## BEGIN Document

Illustration by Jordan Awan
Rick Perry’s Candidacy Crowds Pews on Right: Margaret Carlson
One month after Texas Governor Rick Perry told the Des Moines Register that he felt called to run for president, he is scheduled to answer the summons at an event this Saturday in South Carolina.
To get a sense of what a Perry presidential campaign might be like, his appearance last weekend at a gathering of Christian conservatives in Houston is instructive. The event offered high- tech visuals, thumping Christian rock music, country singers and plenty of old-time religion.
The sponsors were a who’s who of cultural reaction: the American Family Association (which footed most of the more than $1 million cost), Focus on the Family, the Family Research Council and Dr. Richard Land, the conservative president of the Southern Baptist Ethics and Religious Liberty Commission.
Perry brought men to their feet and women to tears, easily pureeing the roles of public official and preacher. He’s comfortable telling us to welcome the light of Jesus into our dark lives. For all the event’s hype, the turnout was disappointing. (In the parlance of Perry’s home state, it was more hat than cattle.) The air-conditioned stadium, which has a 71,000-seat capacity, was less than half-filled. Perry violated one of the ten commandments of politics: Always rent a room too small for the crowd.

## END Document

**Set of tasks**
• a. Please copy everything in the Rick Perry column from "Perry brought men" down to "for the crowd.".
• b. List the sponsors of the Houston gathering as named in the Rick Perry column.

## BEGIN Data supplied

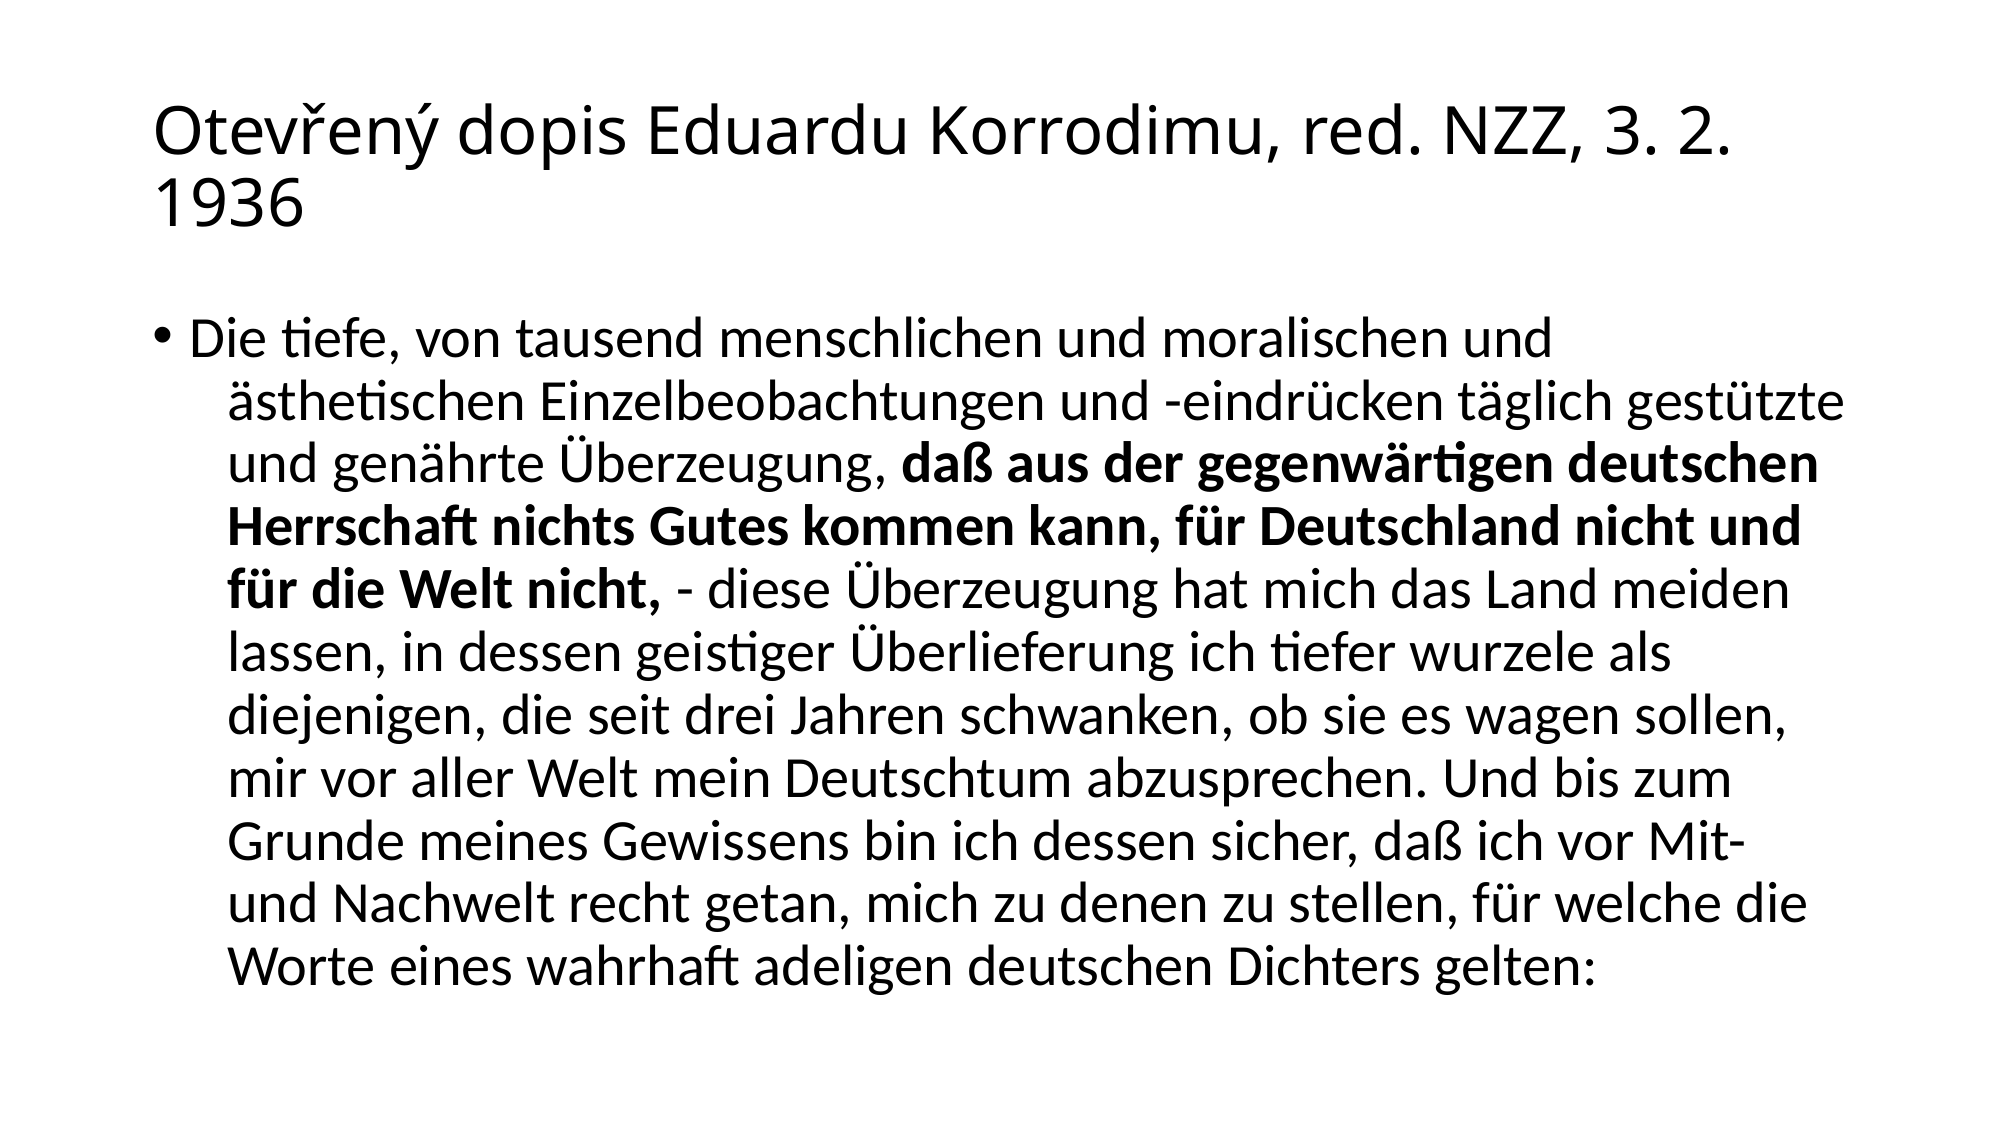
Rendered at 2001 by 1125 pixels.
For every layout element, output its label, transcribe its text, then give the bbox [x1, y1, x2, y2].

list Die tiefe, von tausend menschlichen und moralischen und ästhetischen Einzelbeobachtungen und -eindrücken täglich gestützte und genährte Überzeugung, daß aus der gegenwärtigen deutschen Herrschaft nichts Gutes kommen kann, für Deutschland nicht und für die Welt nicht, - diese Überzeugung hat mich das Land meiden lassen, in dessen geistiger Überlieferung ich tiefer wurzele als diejenigen, die seit drei Jahren schwanken, ob sie es wagen sollen, mir vor aller Welt mein Deutschtum abzusprechen. Und bis zum Grunde meines Gewissens bin ich dessen sicher, daß ich vor Mit- und Nachwelt recht getan, mich zu denen zu stellen, für welche die Worte eines wahrhaft adeligen deutschen Dichters gelten: [137, 299, 1863, 1014]
title Otevřený dopis Eduardu Korrodimu, red. NZZ, 3. 2. 1936 [137, 59, 1863, 278]
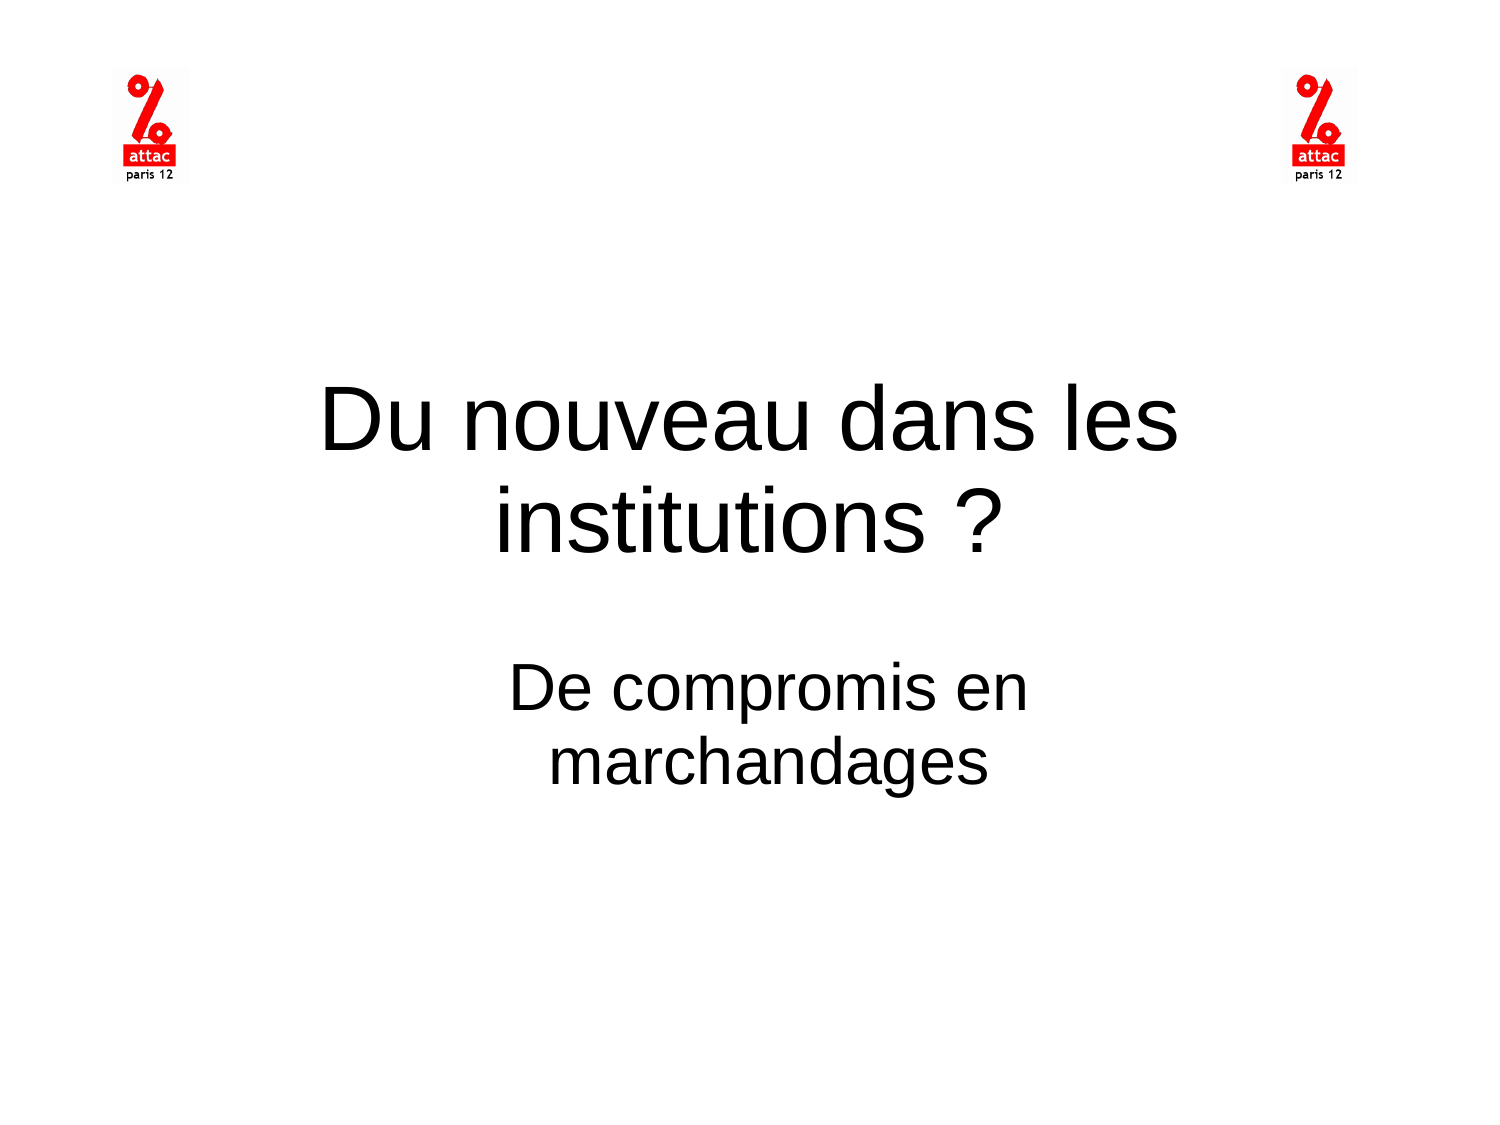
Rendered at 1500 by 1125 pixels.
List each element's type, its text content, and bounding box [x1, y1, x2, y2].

subtitle De compromis en marchandages [206, 641, 1257, 827]
title Du nouveau dans les institutions ? [112, 349, 1388, 591]
picture [1281, 66, 1358, 185]
picture [112, 66, 189, 185]
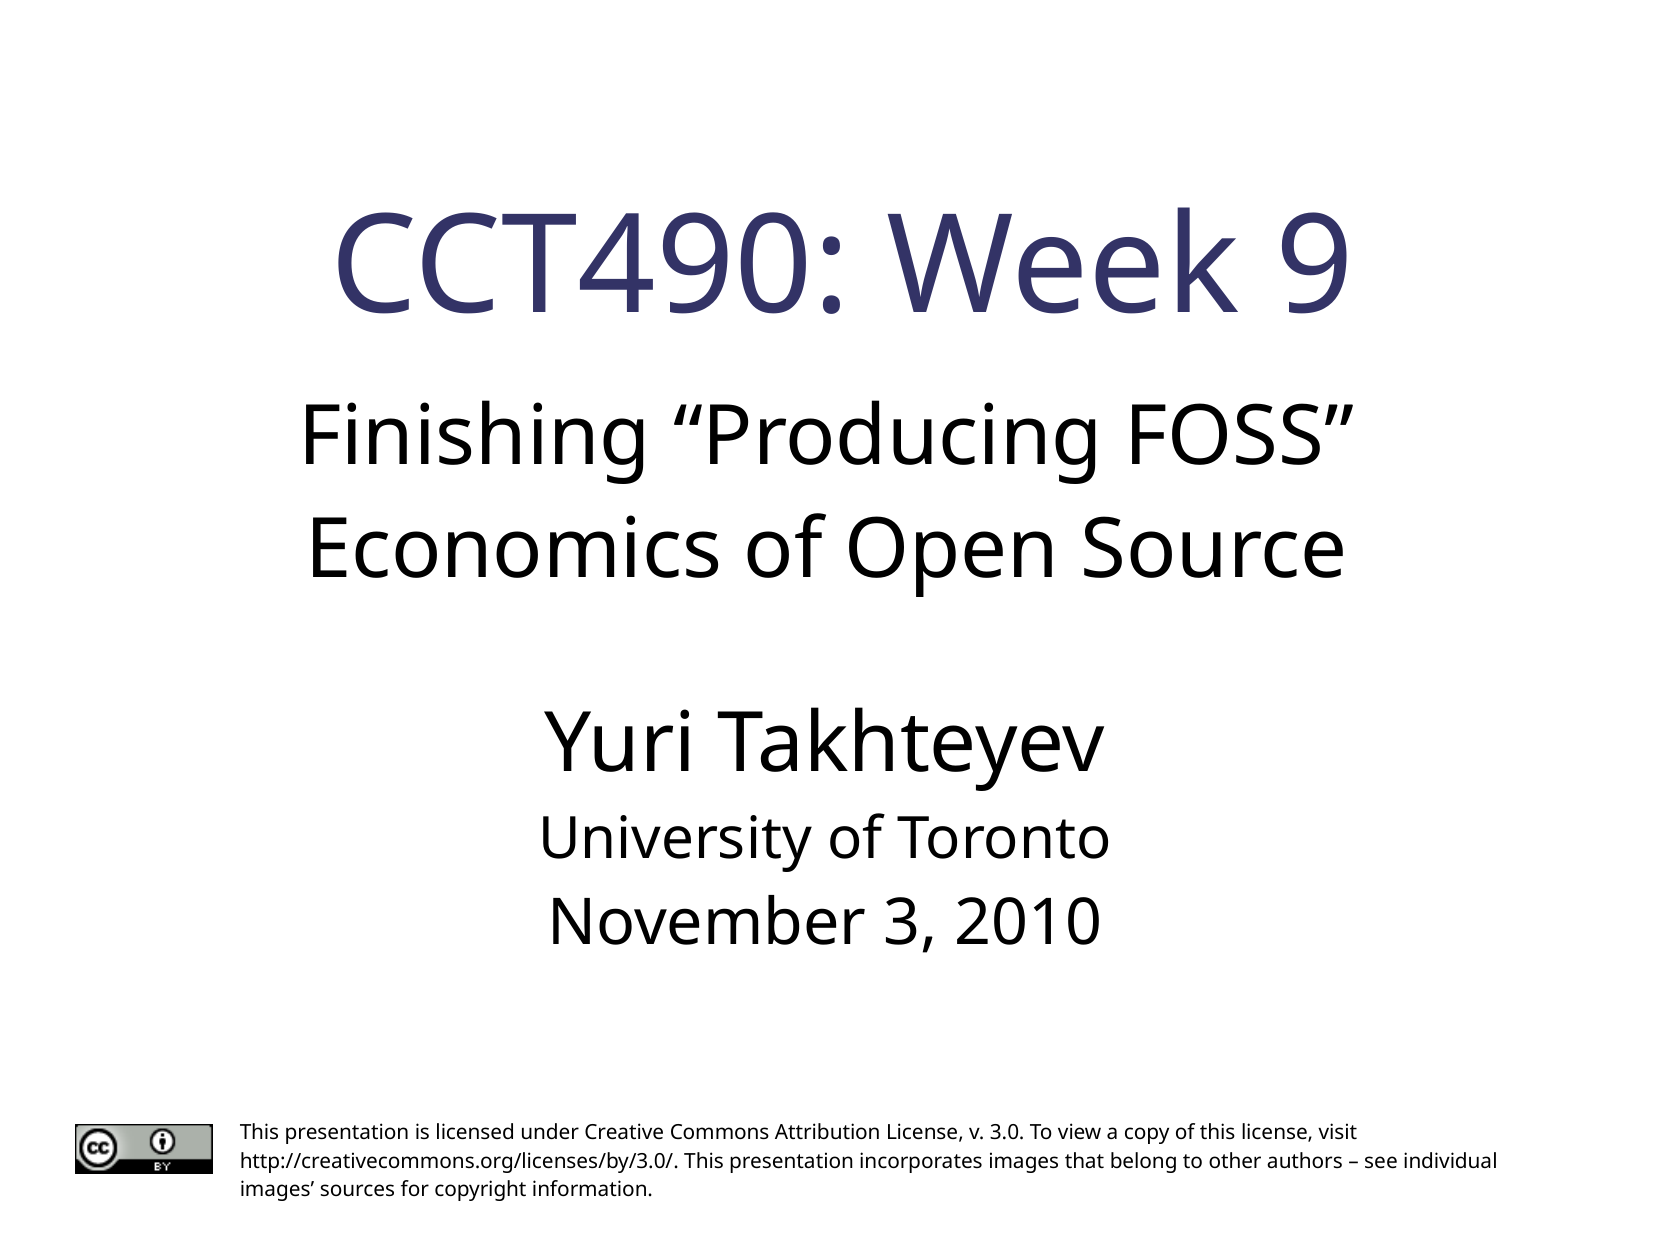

## END Data supplied

**Solved tasks**
• a.
Perry brought men to their feet and women to tears, easily pureeing the roles of public official and preacher. He’s comfortable telling us to welcome the light of Jesus into our dark lives. For all the event’s hype, the turnout was disappointing. (In the parlance of Perry’s home state, it was more hat than cattle.) The air-conditioned stadium, which has a 71,000-seat capacity, was less than half-filled. Perry violated one of the ten commandments of politics: Always rent a room too small for the crowd.

• b.
- the American Family Association
- Focus on the Family
- the Family Research Council
- Dr. Richard Land